Support dropout(nested tensor) (#79318)

Pull Request resolved: https://github.com/pytorch/pytorch/pull/79318
Approved by: https://github.com/jbschlosser
diff --git a/aten/src/ATen/native/native_functions.yaml b/aten/src/ATen/native/native_functions.yaml
index 0b7c4fe..574ddf1 100644
--- a/aten/src/ATen/native/native_functions.yaml
+++ b/aten/src/ATen/native/native_functions.yaml
@@ -240,8 +240,14 @@
 - func: _shape_as_tensor(Tensor self) -> Tensor
 
 - func: dropout(Tensor input, float p, bool train) -> Tensor
+  dispatch:
+    CompositeImplicitAutograd: dropout
+    NestedTensorCPU, NestedTensorCUDA: dropout_nested
 
 - func: dropout_(Tensor(a!) self, float p, bool train) -> Tensor(a!)
+  dispatch:
+    CompositeImplicitAutograd: dropout_
+    NestedTensorCPU, NestedTensorCUDA: dropout_nested_
 
 - func: feature_dropout(Tensor input, float p, bool train) -> Tensor
 
diff --git a/aten/src/ATen/native/nested/NestedTensorMath.cpp b/aten/src/ATen/native/nested/NestedTensorMath.cpp
index 6cca419..c6a2eee 100644
--- a/aten/src/ATen/native/nested/NestedTensorMath.cpp
+++ b/aten/src/ATen/native/nested/NestedTensorMath.cpp
@@ -647,5 +647,19 @@
   return get_nested_size_tensor(self);
 }
 
+Tensor dropout_nested(const Tensor& input, double p, bool train) {
+  auto input_ptr = get_nested_tensor_impl(input);
+  const Tensor & input_buffer = input_ptr->get_buffer(),
+                 sizemat = input_ptr->get_nested_size_tensor();
+  Tensor output_buffer = at::dropout(input_buffer, p, train);
+  return wrap_buffer(output_buffer, sizemat.clone());
+}
+
+Tensor& dropout_nested_(Tensor& input, double p, bool train) {
+  Tensor input_buffer = get_buffer(input);
+  at::dropout_(input_buffer, p, train);
+  return input;
+}
+
 } // namespace native
 } // namespace at
diff --git a/test/test_nestedtensor.py b/test/test_nestedtensor.py
index 1351cec..64dcc3d 100644
--- a/test/test_nestedtensor.py
+++ b/test/test_nestedtensor.py
@@ -9,7 +9,7 @@
     instantiate_device_type_tests,
     skipMeta,
 )
-from torch.testing._internal.common_utils import TestCase, IS_FBCODE, run_tests
+from torch.testing._internal.common_utils import TestCase, IS_FBCODE, run_tests, freeze_rng_state
 from torch import nested_tensor
 
 # Tests are ported from pytorch/nestedtensor.
@@ -482,6 +482,74 @@
         with self.assertRaisesRegex(RuntimeError, msg):
             nt1.clone(memory_format=torch.channels_last)
 
+    # cannot test torch.float16 because: RuntimeError: "bernoulli_scalar_cpu_" not implemented for 'Half'
+    @dtypes(torch.float, torch.double)
+    @torch.inference_mode()
+    def test_dropout(self, device, dtype):
+        # edge case: empty nested tensor
+        nt0 = torch.nested_tensor([])
+        y = torch.nn.functional.dropout(nt0, 0.5)

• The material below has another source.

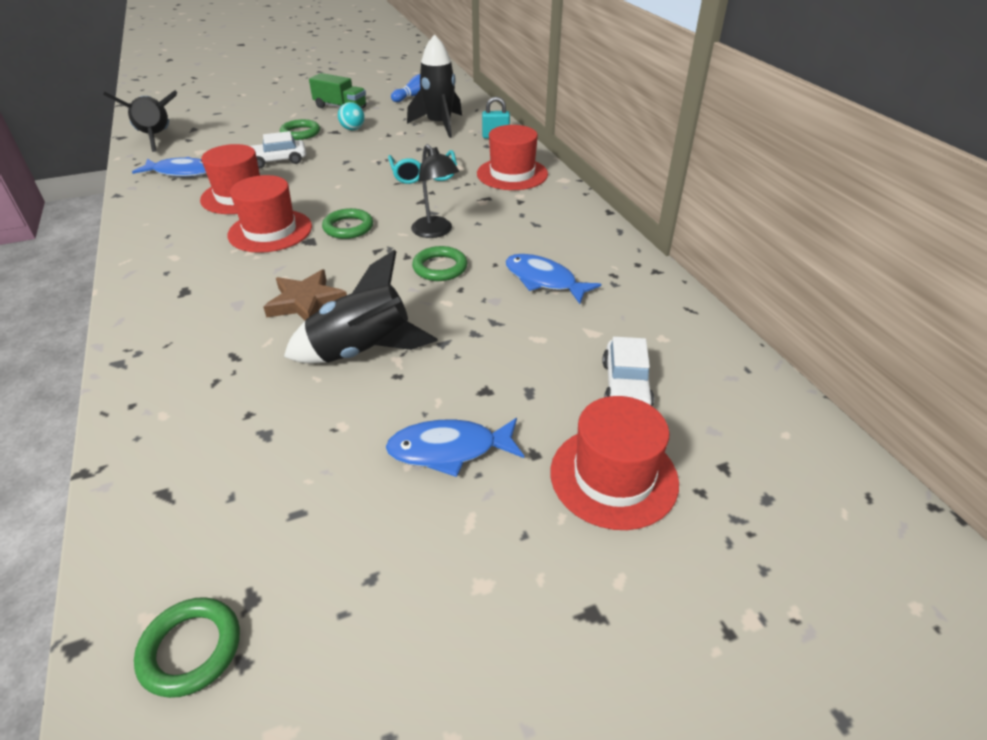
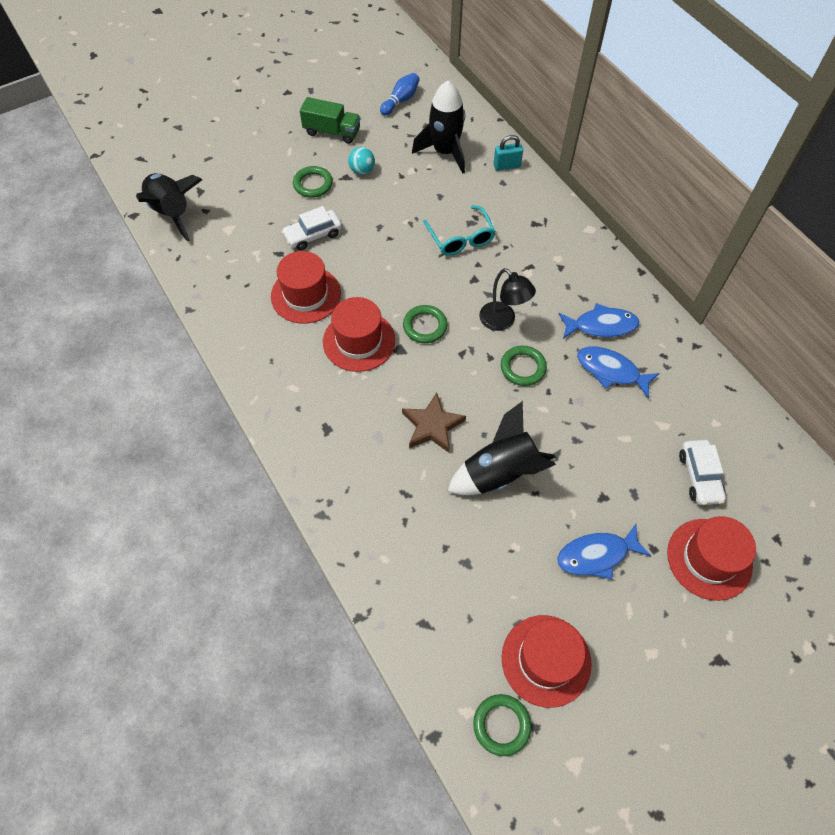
camera: 10 degrees left, 20 degrees up
(181, 172) = (230, 266): blue fish -> blue fish (601, 325)
(512, 174) = (541, 226): red hat -> red hat (546, 660)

+        self.nt_equal(nt0, y)
+        # normal nested tensor
+        ntensors = 4
+        nt = self.random_nt(device, dtype, ntensors, (4, 4))
+        # edge case: invalid dropout
+        self.assertRaises(ValueError, lambda: torch.nn.Dropout(-0.1))

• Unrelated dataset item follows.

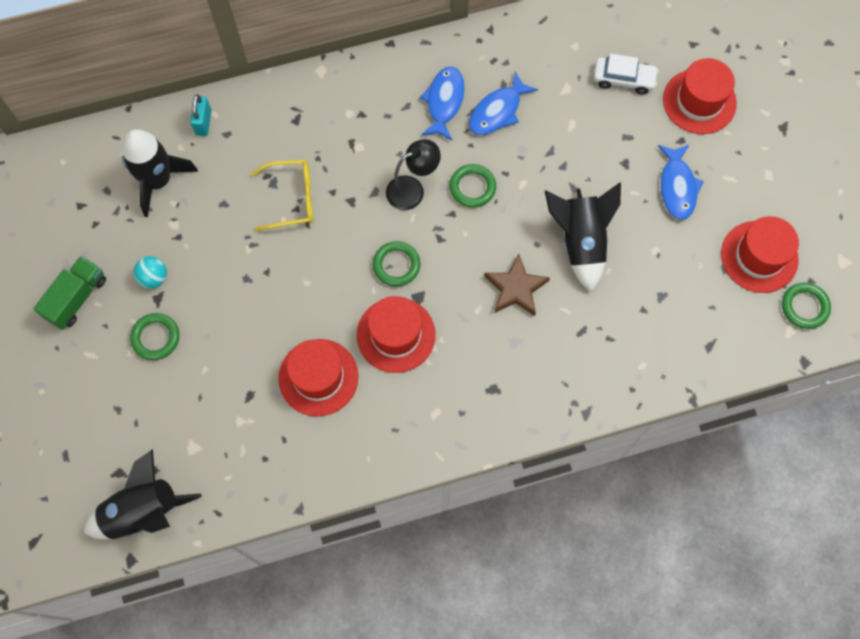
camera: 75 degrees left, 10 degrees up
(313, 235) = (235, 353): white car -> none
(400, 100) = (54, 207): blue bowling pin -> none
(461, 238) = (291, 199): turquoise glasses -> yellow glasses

+        self.assertRaises(ValueError, lambda: torch.nn.Dropout(1.1))
+        self.assertRaises(ValueError, lambda: torch.nn.functional.dropout(nt, -0.1))
+        self.assertRaises(ValueError, lambda: torch.nn.functional.dropout(nt, 1.1))
+        # edge case: no dropout
+        dropouter = torch.nn.Dropout(0.0)
+        y0 = dropouter(nt)
+        y1 = torch.nn.functional.dropout(nt, 0.0)
+        self.nt_equal(nt, y0)
+        self.nt_equal(nt, y1)
+        # edge case: all dropout
+        dropouter = torch.nn.Dropout(1.0)
+        y0 = dropouter(nt)
+        y1 = torch.nn.functional.dropout(nt, 1.0)
+        nt0 = nt.clone()
+        for i in range(ntensors):
+            nt0[i].fill_(0.0)
+        self.nt_equal(nt0, y0)
+        self.nt_equal(nt0, y1)
+        # normal case: normal dropout
+        p = 0.2
+        y = torch.nn.functional.dropout(nt, p)
+        expect = nt.clone()
+        for i in range(ntensors):
+            actual_tensor = y[i].view(-1)
+            expect_tensor = expect[i].view(-1)
+            for j in range(actual_tensor.shape[0]):
+                if actual_tensor[j].item() == 0.0:
+                    expect_tensor[j] = 0.0
+                else:
+                    expect_tensor[j] /= 1.0 - p
+        self.nt_equal(y, expect)
+        with freeze_rng_state():
+            dropouter = torch.nn.Dropout(p)
+            y0 = dropouter(nt)
+        with freeze_rng_state():
+            y1 = torch.nn.functional.dropout(nt, p)
+        self.nt_equal(y0, y1)
+        # inplace
+        # in principle, since we have established the correctness of functional, we could simply compare inplace vs functional
+        # in practice, cuda functional has its own implementation to skip `bernoulli_`
+        # so cuda functional will differ from cuda inplace causing test failure
+        # in `test_dropout_cuda_float64 (__main__.TestNestedTensorDeviceTypeCUDA)`
+        # on `linux-xenial-cuda11.3-py3.7-gcc7 / test (default, 2, 4, linux.4xlarge.nvidia.gpu)`
+        expect = nt.clone()
+        torch.nn.functional.dropout(nt, p, inplace=True)
+        for i in range(ntensors):
+            actual_tensor = nt[i].view(-1)
+            expect_tensor = expect[i].view(-1)
+            for j in range(actual_tensor.shape[0]):
+                if actual_tensor[j].item() == 0.0:
+                    expect_tensor[j] = 0.0
+                else:
+                    expect_tensor[j] /= 1.0 - p
+        self.nt_equal(nt, expect)
+
 class TestNestedTensorAutograd(TestCase):
     def nt_equal(self, nt1, nt2):
         self.assertEqual(nt1.dtype, nt2.dtype)